Alors que des mastodontes issus des monarchies pétrolières sont en train de «coloniser» – et c’est le cas de le dire – le paysage audio-visuel arabe, au Machreq comme au Maghreb, les chaînes maghrébines continuent de se la jouer local, au risque de perdre pied, à terme, sur leurs propres marchés. Dans cette débandade générale, seule Nessma TV essaie de développer un concept audiovisuel maghrébin. Sans beaucoup de succès jusque là…

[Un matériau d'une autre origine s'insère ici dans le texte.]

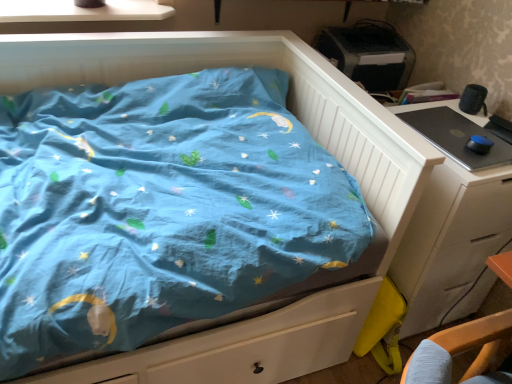
Find the location of `empty space that is ontop of white wood chest of drawers at right (from a real-world perspective)`. empty space that is ontop of white wood chest of drawers at right (from a real-world perspective) is located at coordinates (455, 131).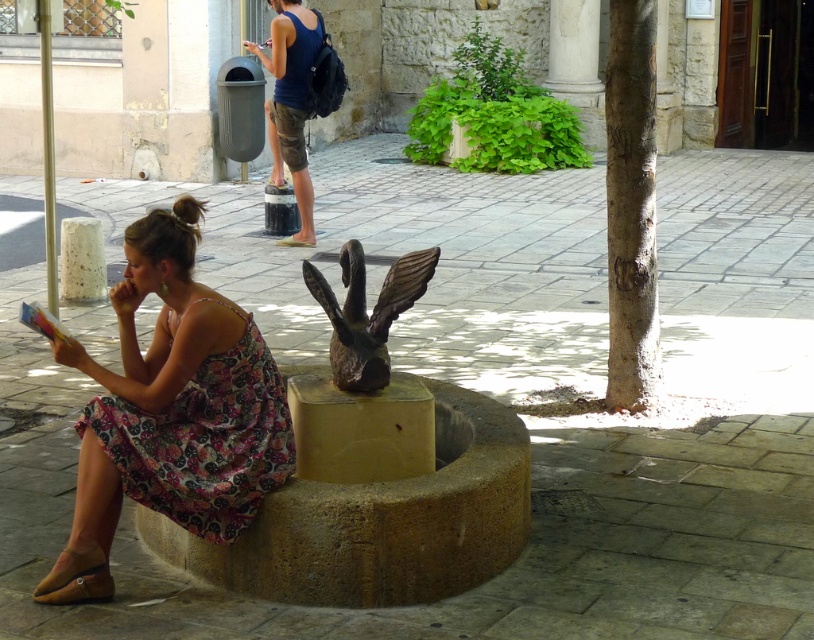
Question: Is floral print fabric dress at lower left closer to camera compared to bronze statue at center?

Choices:
 (A) no
 (B) yes

Answer: (B)

Question: Does floral print fabric dress at lower left have a greater width compared to matte blue tank top at upper center?

Choices:
 (A) no
 (B) yes

Answer: (A)

Question: Which of the following is the closest to the observer?

Choices:
 (A) (252, 378)
 (B) (351, 276)

Answer: (A)

Question: Which is farther from the floral print fabric dress at lower left?

Choices:
 (A) bronze statue at center
 (B) matte blue tank top at upper center

Answer: (B)

Question: Is the position of floral print fabric dress at lower left less distant than that of bronze statue at center?

Choices:
 (A) no
 (B) yes

Answer: (B)

Question: Among these points, which one is farthest from the camera?

Choices:
 (A) (352, 337)
 (B) (272, 120)
 (C) (219, 476)

Answer: (B)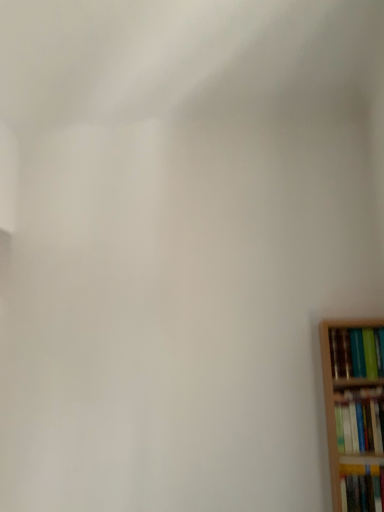
Question: From a real-world perspective, is hardcover book at lower right, the third book in the top-to-bottom sequence, physically above hardcover book at right, the first book when ordered from top to bottom?

Choices:
 (A) yes
 (B) no

Answer: (B)

Question: Is hardcover book at right, the first book when ordered from top to bottom, a part of hardcover book at lower right, the third book in the top-to-bottom sequence?

Choices:
 (A) no
 (B) yes

Answer: (A)

Question: Is hardcover book at lower right, the third book in the top-to-bottom sequence, smaller than hardcover book at right, the first book when ordered from top to bottom?

Choices:
 (A) no
 (B) yes

Answer: (B)

Question: Is hardcover book at lower right, the third book in the top-to-bottom sequence, at the left side of hardcover book at right, which is the 3th book in bottom-to-top order?

Choices:
 (A) yes
 (B) no

Answer: (B)

Question: Can you confirm if hardcover book at lower right, the third book in the top-to-bottom sequence, is thinner than hardcover book at right, the first book when ordered from top to bottom?

Choices:
 (A) no
 (B) yes

Answer: (B)

Question: From the image's perspective, is hardcover book at right, the first book when ordered from top to bottom, positioned above or below hardcover book at right, which is the second book from bottom to top?

Choices:
 (A) above
 (B) below

Answer: (A)

Question: Is hardcover book at right, which is the 3th book in bottom-to-top order, in front of or behind hardcover book at right, the second book in the top-to-bottom sequence, in the image?

Choices:
 (A) front
 (B) behind

Answer: (B)

Question: Considering the positions of hardcover book at right, which is the 3th book in bottom-to-top order, and hardcover book at right, which is the second book from bottom to top, in the image, is hardcover book at right, which is the 3th book in bottom-to-top order, taller or shorter than hardcover book at right, which is the second book from bottom to top,?

Choices:
 (A) short
 (B) tall

Answer: (A)

Question: Considering the positions of point (374, 349) and point (365, 422), is point (374, 349) closer or farther from the camera than point (365, 422)?

Choices:
 (A) closer
 (B) farther

Answer: (B)

Question: Would you say hardcover book at right, which is the second book from bottom to top, is inside or outside hardcover book at right, the first book when ordered from top to bottom?

Choices:
 (A) outside
 (B) inside

Answer: (A)

Question: Based on their sizes in the image, would you say hardcover book at right, which is the second book from bottom to top, is bigger or smaller than hardcover book at right, which is the 3th book in bottom-to-top order?

Choices:
 (A) small
 (B) big

Answer: (A)

Question: In terms of height, does hardcover book at right, which is the second book from bottom to top, look taller or shorter compared to hardcover book at right, which is the 3th book in bottom-to-top order?

Choices:
 (A) short
 (B) tall

Answer: (B)

Question: In terms of width, does hardcover book at right, which is the second book from bottom to top, look wider or thinner when compared to hardcover book at right, the first book when ordered from top to bottom?

Choices:
 (A) wide
 (B) thin

Answer: (B)

Question: Considering their positions, is hardcover book at lower right, positioned as the first book in bottom-to-top order, located in front of or behind hardcover book at right, the second book in the top-to-bottom sequence?

Choices:
 (A) front
 (B) behind

Answer: (A)

Question: From the image's perspective, is hardcover book at lower right, the third book in the top-to-bottom sequence, located above or below hardcover book at right, the second book in the top-to-bottom sequence?

Choices:
 (A) below
 (B) above

Answer: (A)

Déjà présent dans le champ télévisuel, via Rotana, le Prince Alwaleed Bin Talel va y consolider sa présence, à travers son groupe Kingdom Holding Company (KHC), avec la création d’une nouvelle chaîne d’information générale. Pilotée par le journaliste saoudien Jamel Kashokhgi, la nouvelle station de TV se propose de refléter «le développement en Arabie Saoudite et dans le monde arabe dans les domaines politique, économique et social».
Alwaleed Bin Talel survole l'espace audio-visuel arabe
Un géant droit dans ses sabots
L’émergence d’un nouvel acteur dans l’espace télévisuel arabe va y attiser une concurrence déjà assez dure que s’y livrent les Al Jazeera, Al Arabia, etc., et, également, conforter la mainmise des pays arabes du Moyen-Orient et du Golfe.

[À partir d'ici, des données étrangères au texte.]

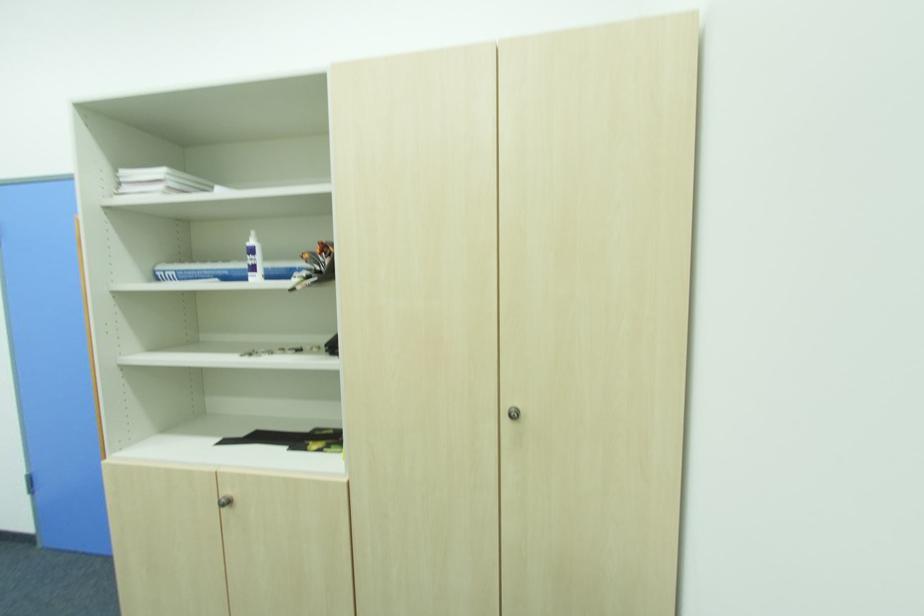
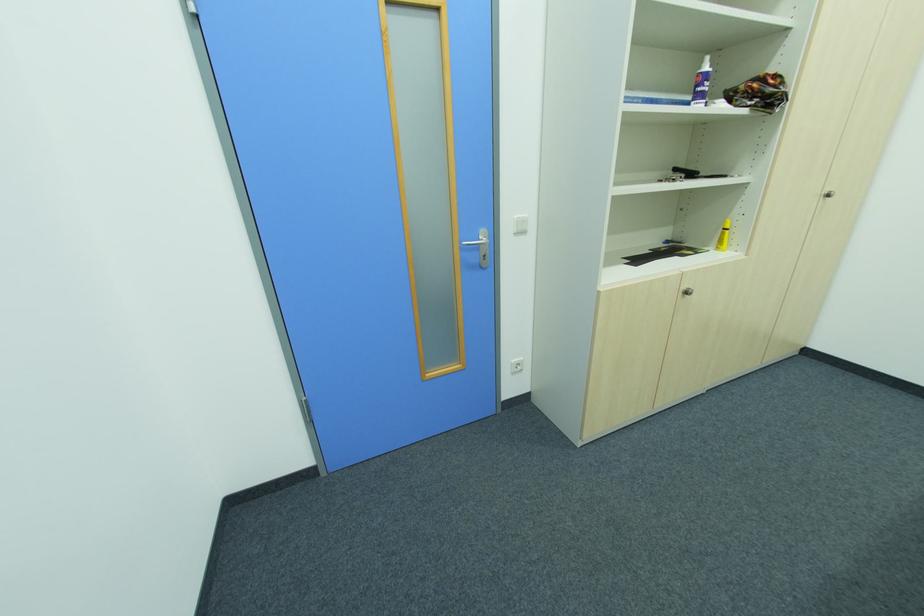
The point at (254, 252) is marked in the first image. Where is the corresponding point in the second image?

(708, 78)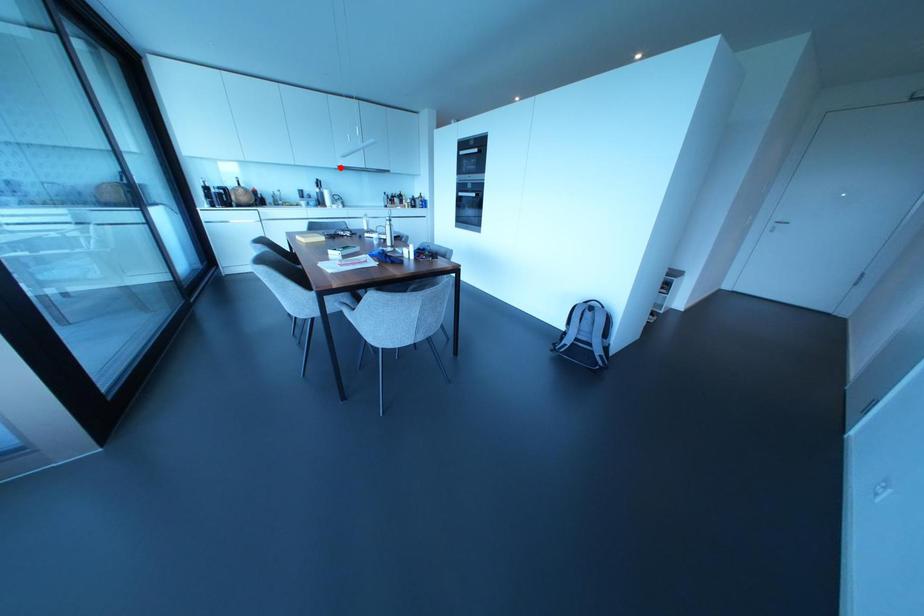
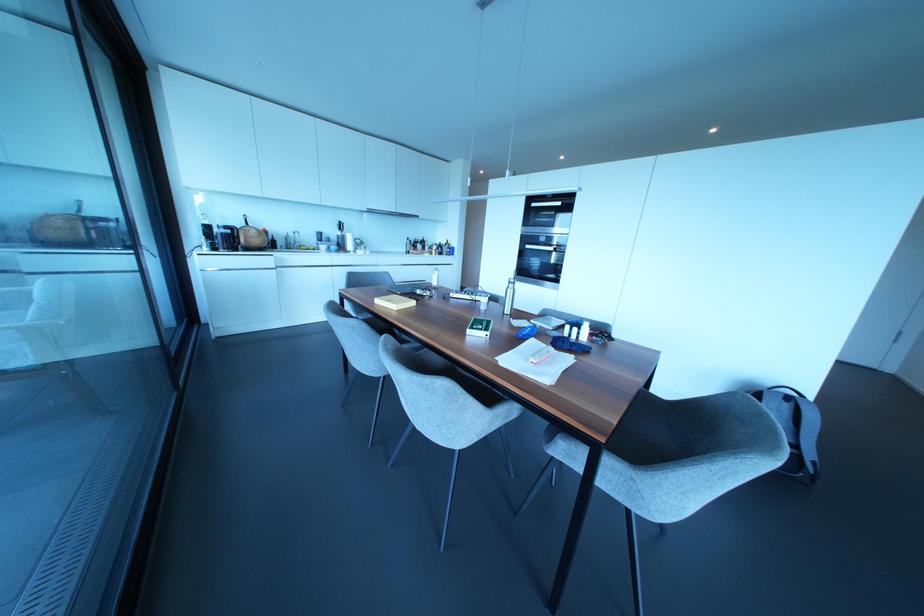
In the second image, find the point that corresponds to the highlighted location in the first image.

(370, 209)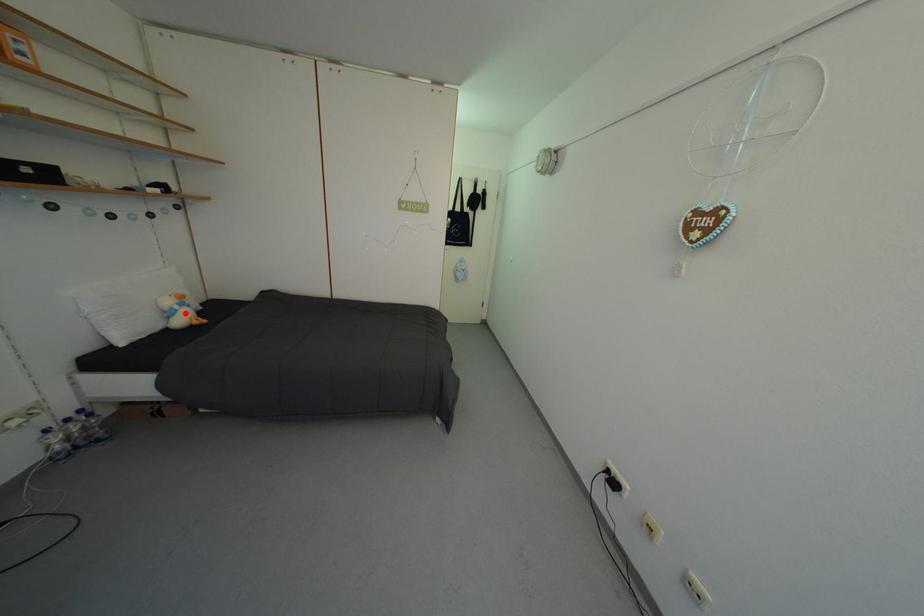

Dans la perspective du lancement de cette nouvelle chaîne, le Prince Alwaleed Bin Talel a récemment renforcé son alliance avec le magnat australien des médias Rupert Murdoch. En effet, cet homme d’affaires vient céder 9,09% du capital de Rotana Television à News Corp, contrôlé par son partenaire australien, et dans laquelle il détient lui-même 7%.
Les pays de l’Union du Maghreb arabe (UMA) – et l’Egypte, malgré son poids politique et démographique – continuent, quant à eux, de briller par leur absence dans cette âpre bataille pour le contrôle de l’espace audiovisuel arabe. Seule Nessma TV, positionnée dès le début par ses promoteurs comme une chaîne véritablement maghrébine, en dépit de son enracinement tunisien, y porte les couleurs du Maghreb.

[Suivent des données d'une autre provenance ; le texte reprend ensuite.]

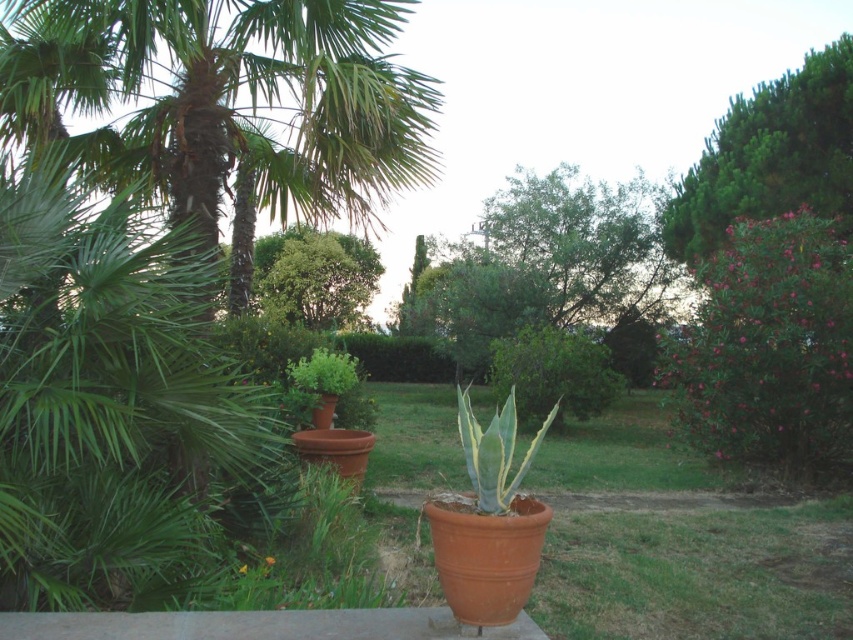
Question: Which point is closer to the camera?

Choices:
 (A) (305, 307)
 (B) (341, 212)

Answer: (B)

Question: Can you confirm if green leafy bush at upper center is smaller than green leafy bush at center?

Choices:
 (A) yes
 (B) no

Answer: (A)

Question: Does pink glossy bush at upper right appear on the right side of green leafy bush at upper center?

Choices:
 (A) no
 (B) yes

Answer: (B)

Question: Which point appears farthest from the camera in this image?

Choices:
 (A) (666, 237)
 (B) (260, 257)

Answer: (B)

Question: Can you confirm if green leafy palm at upper left is smaller than pink glossy bush at upper right?

Choices:
 (A) yes
 (B) no

Answer: (B)

Question: Which point appears farthest from the camera in this image?

Choices:
 (A) (541, 364)
 (B) (271, 122)
 (C) (850, 368)

Answer: (A)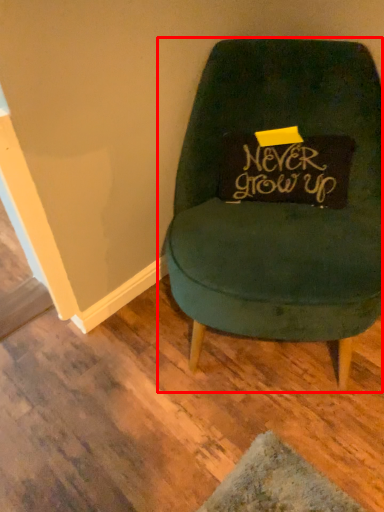
Question: From the image, what is the correct spatial relationship of chair (annotated by the red box) in relation to writing?

Choices:
 (A) right
 (B) left

Answer: (B)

A l’Ouest du canal de Suez, rien de nouveau
Mais pour l’instant Nessma TV n’occupe cet espace – et ne le couvre – que très partiellement et imparfaitement, notamment parce qu’elle se cantonne principalement dans la variété et le sport, et de manière très inégale. Pour pouvoir prétendre jouer d’égal à égal avec les mastodontes venant des pays arabes situés à l’Est du Canal de Suez, et leur disputer la maîtrise de l’espace télévisuel arabe, la chaîne promue par les frères Nabil et Ghazi Karoui, le producteur Tarek Ben Ammar, patron de Quinta Production, et Silvio Berlusconi, Il Cavaliere soi-même, devra passer à la vitesse supérieure et mettre en œuvre des moyens – financiers et humains – autrement plus importants.
Et d’abord, Nessma TV doit s’atteler à accroître ses parts d’audience sur le marché maghrébin, sa principale cible commerciale. Ces parts demeurent encore relativement faibles, si l’on donne foi – et on n’a pas de raison de ne pas le faire – aux études d’audience diffusées régulièrement par les bureaux tunisiens Sigma Conseil et Mediascan.